__TRAVAIL DEMANDÉ__.
1. Selon l'article sur la feuille de route, à quelle date et dans quel cadre le quartette s'est-il réuni ?
2. Recopiez fidèlement le passage de l'article sur la feuille de route qui commence par « Le 23 septembre » et se poursuit jusqu'à « l’horizon de 2005. ».

La feuille de route passe par l’occupation de Gaza

Par

> nghemraoui@eurekainfo.com

Le 23 septembre dernier, le quartette, réuni en marge de l’assemblée générale des Nations-Unis, a dressé un sombre bilan du processus de paix au Proche-Orient. Faisant suite à une série de déclarations reclamant le départ de Yasser Arafat (Georges Bush, Colin Powell), ou son assassinat (Arial Sharon), le communiqué constate qu’ "aucun progrès significatif n’a été réalisé sur la feuille de route", plan supposé conduire à la création d’un Etat palestinien à l’horizon de 2005.

Le groupe "note avec une profonde inquiétude qu'une action véritable est toujours nécessaire en vue d'avoir un Premier ministre (palestinien) doté de forts pouvoirs", afin qu'il soit "mis fin sans équivoque à la violence et au terrorisme"[1].

__LIGNES__.
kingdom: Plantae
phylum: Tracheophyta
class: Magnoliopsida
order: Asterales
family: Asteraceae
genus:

__RÉPONSES RÉDIGÉES__.
1. Le 23 septembre, en marge de l'assemblée générale des Nations unies.

2.
Le 23 septembre dernier, le quartette, réuni en marge de l’assemblée générale des Nations-Unis, a dressé un sombre bilan du processus de paix au Proche-Orient. Faisant suite à une série de déclarations reclamant le départ de Yasser Arafat (Georges Bush, Colin Powell), ou son assassinat (Arial Sharon), le communiqué constate qu’ "aucun progrès significatif n’a été réalisé sur la feuille de route", plan supposé conduire à la création d’un Etat palestinien à l’horizon de 2005.